— Assignment 1 —
Answer these questions using the SEC notice on Form N-8B-4:
(a) What type of company uses Form N-8B-4?
(b) How many face-amount certificate companies currently exist?
(c) In what year did the last OMB information collection approval for this form occur?
— Assignment 2 —
Duplicate the part of the SEC notice on Form N-8B-4 from "Submission for OMB" up to and including "information discussed below.".

SECURITIES AND EXCHANGE COMMISSION


Submission for OMB Review; Comment Request

Upon Written Request, Copies Available From: Securities and Exchange 
Commission, Office of Investor Education and Advocacy, Washington, DC 
20549-0213.

Extension:
    Form N-8B-4, OMB Control No. 3235-0247, SEC File No. 270-180.

    Notice is hereby given that, pursuant to the Paperwork Reduction 
Act of 1995 (44 U.S.C. 3501 et seq.) (``PRA''), the Securities and 
Exchange Commission (``Commission'') has submitted to the Office of 
Management and Budget (``OMB'') requests for extension of the 
previously approved collection of information discussed below.
    Form N-8B-4 (17 CFR 274.14) is the form used by face-amount 
certificate companies to comply with the filing and disclosure 
requirements imposed by Section 8(b) of the Investment Company Act of 
1940 (15 U.S.C. 80a-8(b)). Among other items, Form N-8B-4 requires 
disclosure of the following information about the face-amount 
certificate company: date and form of organization; controlling 
persons; current business and contemplated changes to the company's 
business; investment, borrowing, and lending policies, as well as other 
fundamental policies; securities issued by the company; investment 
adviser; depositaries; management personnel; compensation paid to 
directors, officers, and certain employees; and financial statements. 
The Commission uses the information provided in the collection of 
information to determine compliance with Section 8(b) of the Investment 
Company Act of 1940.
    Form N-8B-4 and the burden of compliance have not changed since the 
last approval. Each registrant files Form N-8B-4 for its initial filing 
and does not file post-effective amendments to Form N-8B-4.\1\ 
Commission staff estimates

[[Page 14091]]

that no respondents will file Form N-8B-4 each year. There are 
currently only four existing face-amount certificate companies, and 
none have filed a Form N-8B-4 in many years. No new face-amount 
certificate companies have been established since the last OMB 
information collection approval for this form, which occurred in 2011.

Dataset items
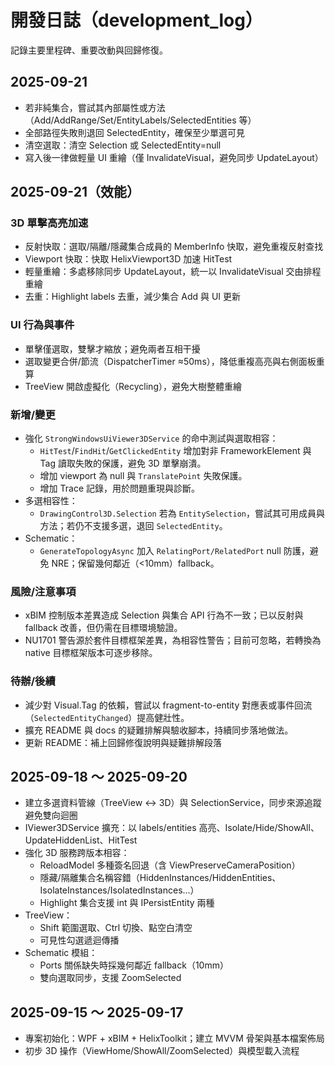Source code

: # 開發日誌（development_log）

記錄主要里程碑、重要改動與回歸修復。

## 2025-09-21
  - 若非純集合，嘗試其內部屬性或方法（Add/AddRange/Set/EntityLabels/SelectedEntities 等）
  - 全部路徑失敗則退回 SelectedEntity，確保至少單選可見
  - 清空選取：清空 Selection 或 SelectedEntity=null
  - 寫入後一律做輕量 UI 重繪（僅 InvalidateVisual，避免同步 UpdateLayout）
## 2025-09-21（效能）
### 3D 單擊高亮加速
- 反射快取：選取/隔離/隱藏集合成員的 MemberInfo 快取，避免重複反射查找
- Viewport 快取：快取 HelixViewport3D 加速 HitTest
- 輕量重繪：多處移除同步 UpdateLayout，統一以 InvalidateVisual 交由排程重繪
- 去重：Highlight labels 去重，減少集合 Add 與 UI 更新

### UI 行為與事件
- 單擊僅選取，雙擊才縮放；避免兩者互相干擾
- 選取變更合併/節流（DispatcherTimer ≈50ms），降低重複高亮與右側面板重算
- TreeView 開啟虛擬化（Recycling），避免大樹整體重繪

### 新增/變更
- 強化 `StrongWindowsUiViewer3DService` 的命中測試與選取相容：
  - `HitTest`/`FindHit`/`GetClickedEntity` 增加對非 FrameworkElement 與 Tag 讀取失敗的保護，避免 3D 單擊崩潰。
  - 增加 viewport 為 null 與 `TranslatePoint` 失敗保護。
  - 增加 Trace 記錄，用於問題重現與診斷。
- 多選相容性：
  - `DrawingControl3D.Selection` 若為 `EntitySelection`，嘗試其可用成員與方法；若仍不支援多選，退回 `SelectedEntity`。
- Schematic：
  - `GenerateTopologyAsync` 加入 `RelatingPort/RelatedPort` null 防護，避免 NRE；保留幾何鄰近（<10mm）fallback。

### 風險/注意事項
- xBIM 控制版本差異造成 Selection 與集合 API 行為不一致；已以反射與 fallback 改善，但仍需在目標環境驗證。
- NU1701 警告源於套件目標框架差異，為相容性警告；目前可忽略，若轉換為 native 目標框架版本可逐步移除。

### 待辦/後續
- 減少對 Visual.Tag 的依賴，嘗試以 fragment-to-entity 對應表或事件回流（`SelectedEntityChanged`）提高健壯性。
- 擴充 README 與 docs 的疑難排解與驗收腳本，持續同步落地做法。
- 更新 README：補上回歸修復說明與疑難排解段落

## 2025-09-18 ～ 2025-09-20
- 建立多選資料管線（TreeView ↔ 3D）與 SelectionService，同步來源追蹤避免雙向迴圈
- IViewer3DService 擴充：以 labels/entities 高亮、Isolate/Hide/ShowAll、UpdateHiddenList、HitTest
- 強化 3D 服務跨版本相容：
  - ReloadModel 多種簽名回退（含 ViewPreserveCameraPosition）
  - 隱藏/隔離集合名稱容錯（HiddenInstances/HiddenEntities、IsolateInstances/IsolatedInstances…）
  - Highlight 集合支援 int 與 IPersistEntity 兩種
- TreeView：
  - Shift 範圍選取、Ctrl 切換、點空白清空
  - 可見性勾選遞迴傳播
- Schematic 模組：
  - Ports 關係缺失時採幾何鄰近 fallback（10mm）
  - 雙向選取同步，支援 ZoomSelected

## 2025-09-15 ～ 2025-09-17
- 專案初始化：WPF + xBIM + HelixToolkit；建立 MVVM 骨架與基本檔案佈局
- 初步 3D 操作（ViewHome/ShowAll/ZoomSelected）與模型載入流程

— Response 1 —
(a) Face-amount certificate companies
(b) Four
(c) 2011

— Response 2 —
Submission for OMB Review; Comment Request

Upon Written Request, Copies Available From: Securities and Exchange 
Commission, Office of Investor Education and Advocacy, Washington, DC 
20549-0213.

Extension:
    Form N-8B-4, OMB Control No. 3235-0247, SEC File No. 270-180.

    Notice is hereby given that, pursuant to the Paperwork Reduction 
Act of 1995 (44 U.S.C. 3501 et seq.) (``PRA''), the Securities and 
Exchange Commission (``Commission'') has submitted to the Office of 
Management and Budget (``OMB'') requests for extension of the 
previously approved collection of information discussed below.